== YOUR ASSIGNMENT ==
From top to bottom, retype the data exactly, passing over any picture.

== DATA PROVIDED ==
• • • • • • •
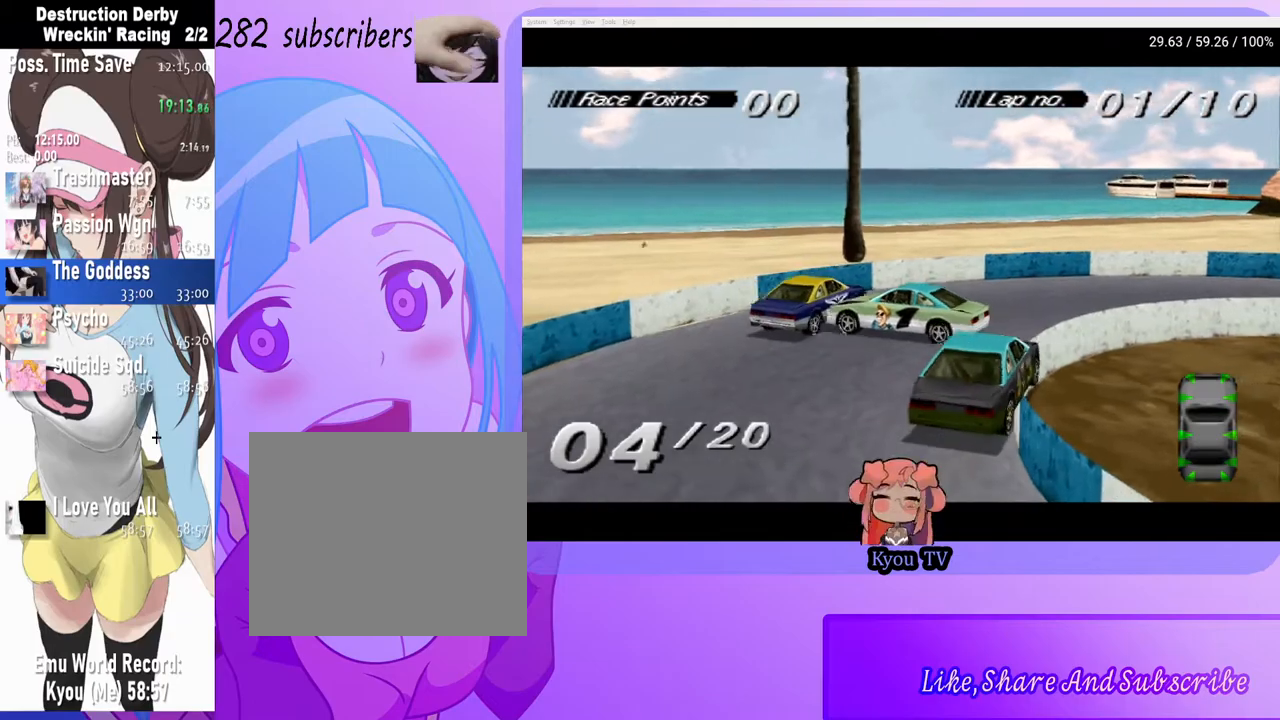
{"buttons": ["SQUARE"], "events": [[50, "DPAD_LEFT", "up"]]}
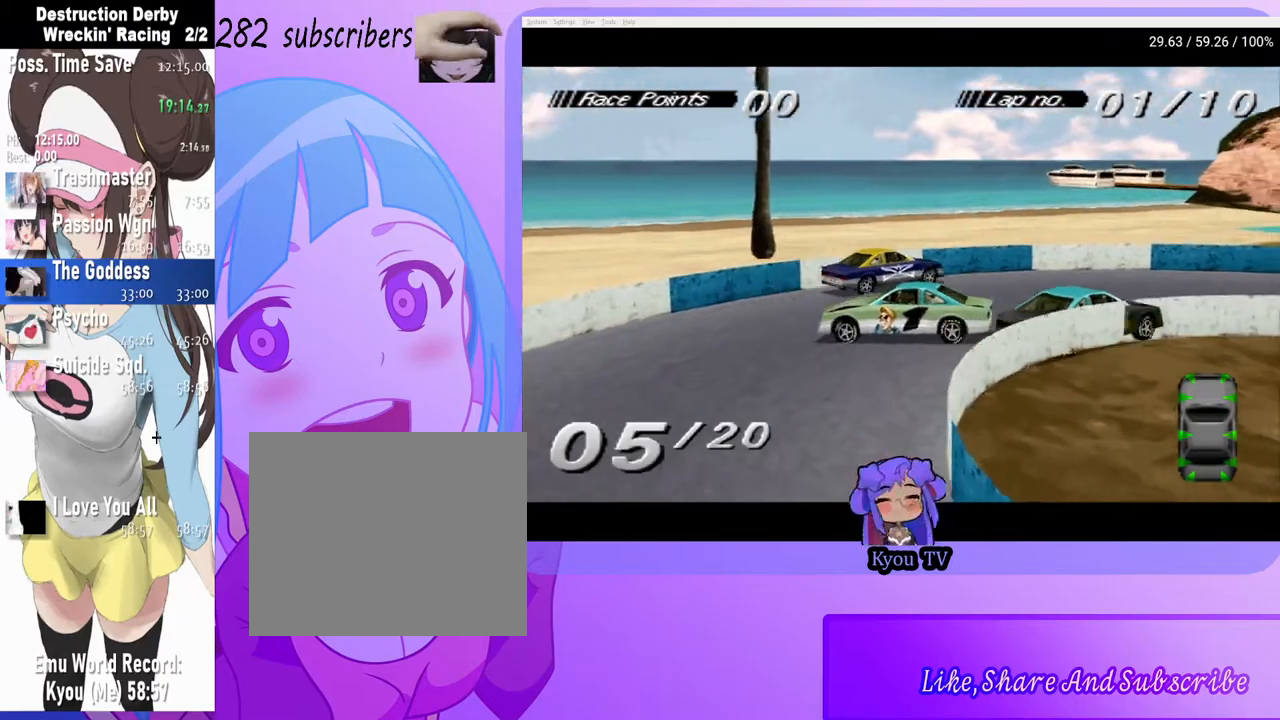
{"buttons": ["SQUARE", "DPAD_LEFT"], "events": [[283, "DPAD_LEFT", "down"]]}
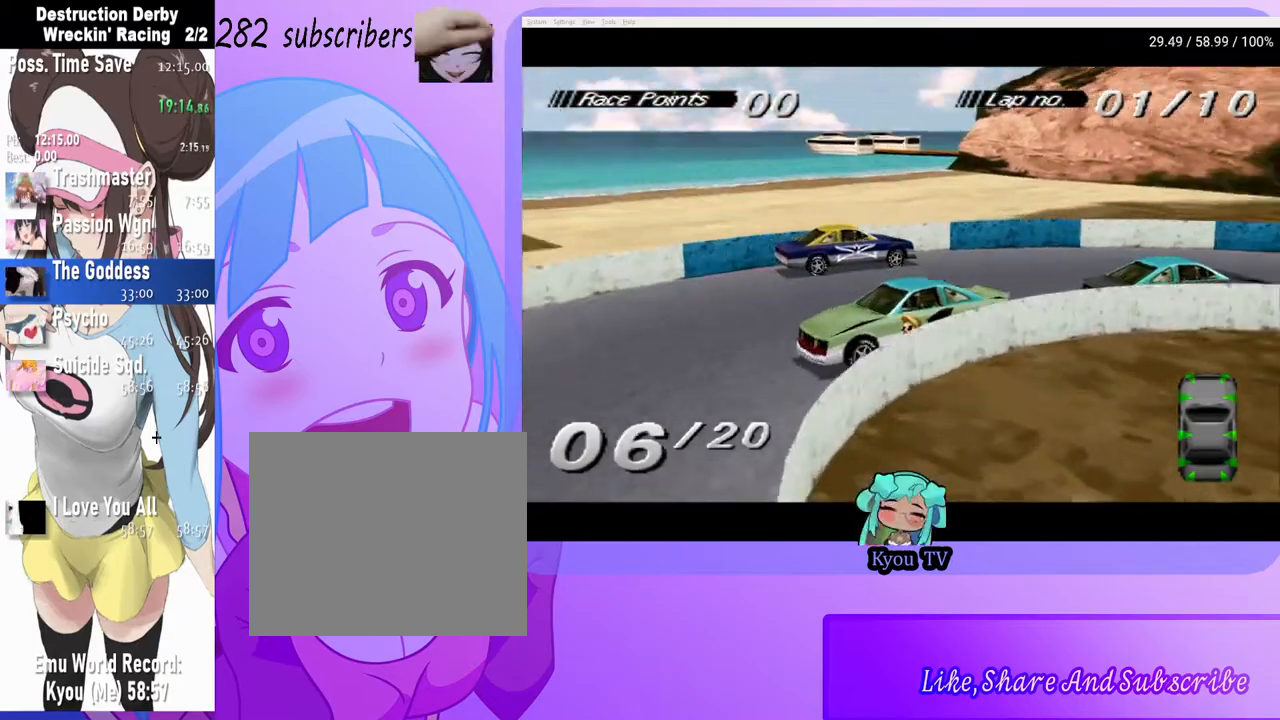
{"buttons": ["SQUARE", "DPAD_LEFT"], "events": [[350, "SQUARE", "up"], [467, "SQUARE", "down"]]}
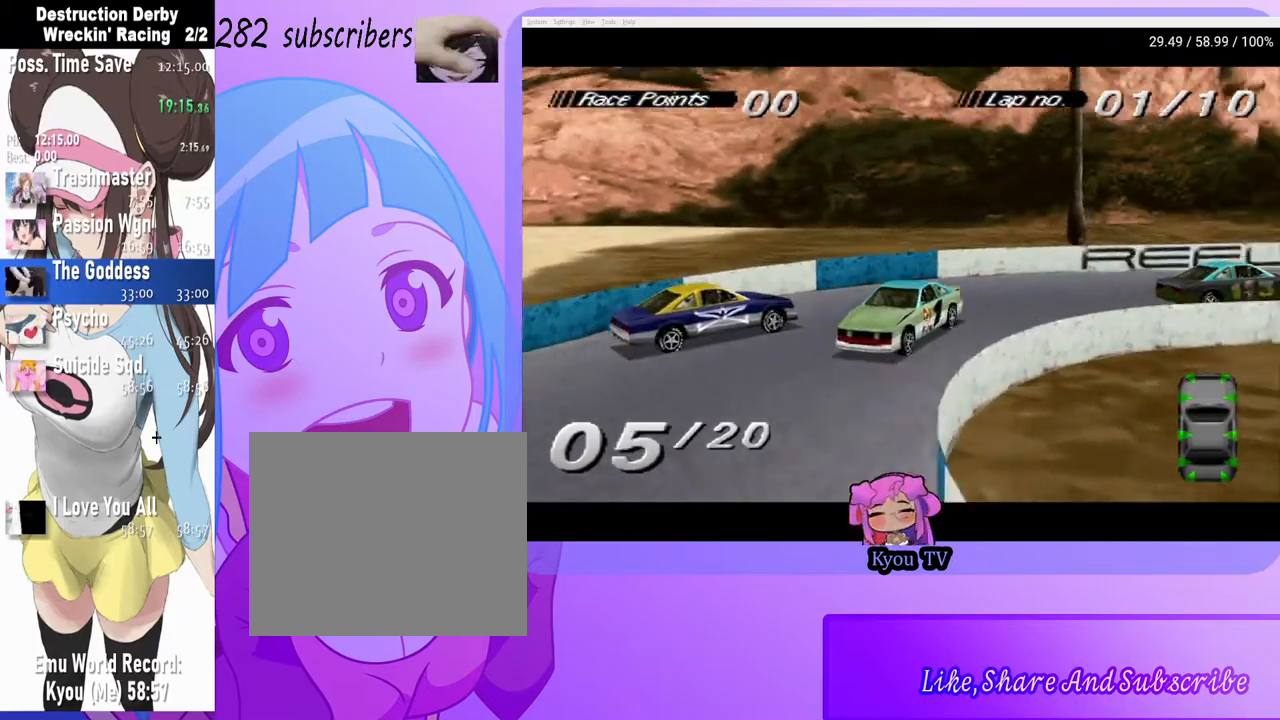
{"buttons": ["SQUARE"], "events": [[233, "DPAD_LEFT", "up"]]}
• • • • • • •
== EXERCISE RESPONSE ==
{"buttons": ["SQUARE"], "events": [[50, "DPAD_LEFT", "up"]]}
{"buttons": ["SQUARE", "DPAD_LEFT"], "events": [[283, "DPAD_LEFT", "down"]]}
{"buttons": ["SQUARE", "DPAD_LEFT"], "events": [[350, "SQUARE", "up"], [467, "SQUARE", "down"]]}
{"buttons": ["SQUARE"], "events": [[233, "DPAD_LEFT", "up"]]}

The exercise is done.